S and I both had the day off because a rehearsal was cancelled, so we watched the Visconti movie Senso about an Italian countess who falls in love with an Austrian officer and con artist. The film, which is set in Venice, during the Third War Italian Independence of 1866, is one I've seen before and have loved—the sumptuous Technicolor, the subtle sexuality and psychological detail. The apotheosis of the movie comes when the Austrian officer, named Franz Mahler, admits to the countess that he betrayed her for money—which he used to bribe a doctor in exchange for a medical exemption from fighting.
Mahler admits that he's a functionally a male prostitute that cons aristocratic women out of their money.
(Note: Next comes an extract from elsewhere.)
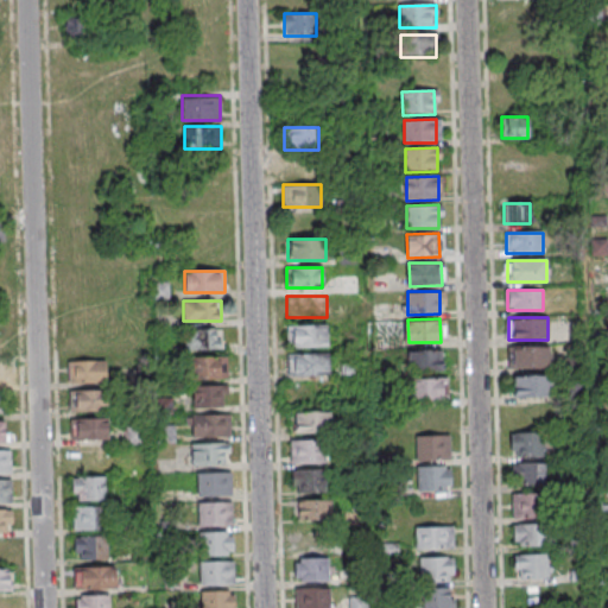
[(286,325),(286,346),(329,346),(329,325),(286,325)]
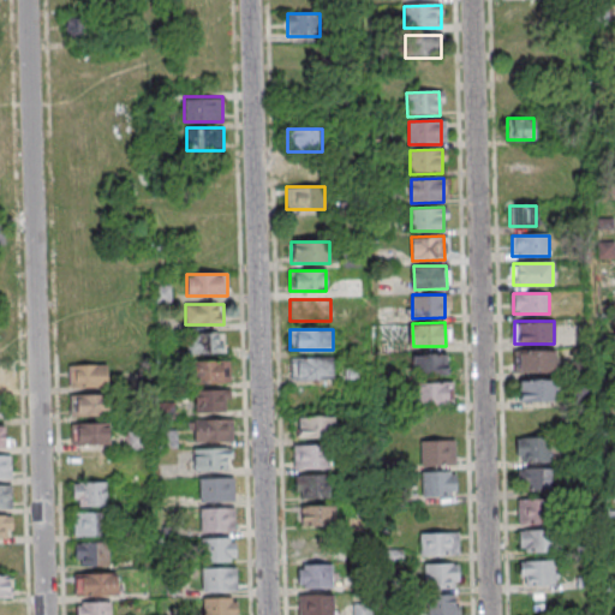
[(224,333),(186,333),(186,353),(224,353),(224,333)]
To paraphrase, Mahler says to the Countess, what's the point in spending, giving money to a revolution that's already basically been decided? What's the point in participating in a history that is taking its own course? What's the point in dying for honor? For empire or country? Wasn't it worth spending it on me? for a few hours of love?
In response, the countess, Serpieri, as she's called in the film, devastated, betrayed, goes to the Austrian authorities in Verona and shows them her letters with Mahler—and the officer, her lover, is immediately arrested and executed by firing squad and the movie ends.
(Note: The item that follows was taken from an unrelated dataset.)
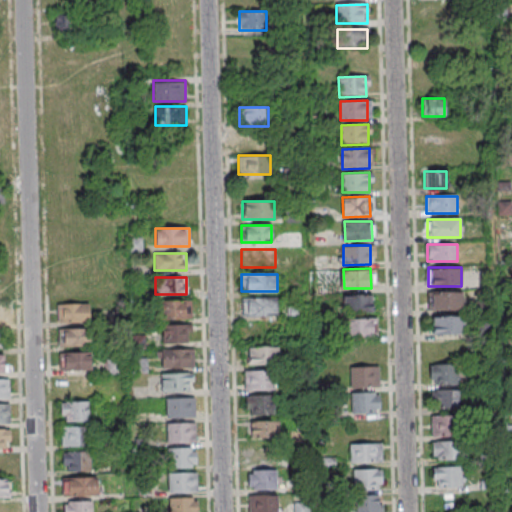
[(345,313),(372,312),(371,292),(345,293),(345,313)]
I don't want to live in the world that's coming into existence. Mahler admits as part of his confession to the Countess, the world of nations and Garibaldi and blind patriotism. And neither do you. We belong in the old aristocratic world. Of romance and honor, taste, pleasure, naturalness, truth (or at least the rituals of truth). It's going away.
Mahler is a coward, but he's honest. He doesn't really want to live to see the end of the world of his youth. The modern world that's coming to be, that's taking over everything like a blob, has no interest to him.
I guess I sympathized with this character even though he's basically disgusting—a user, a charlatan.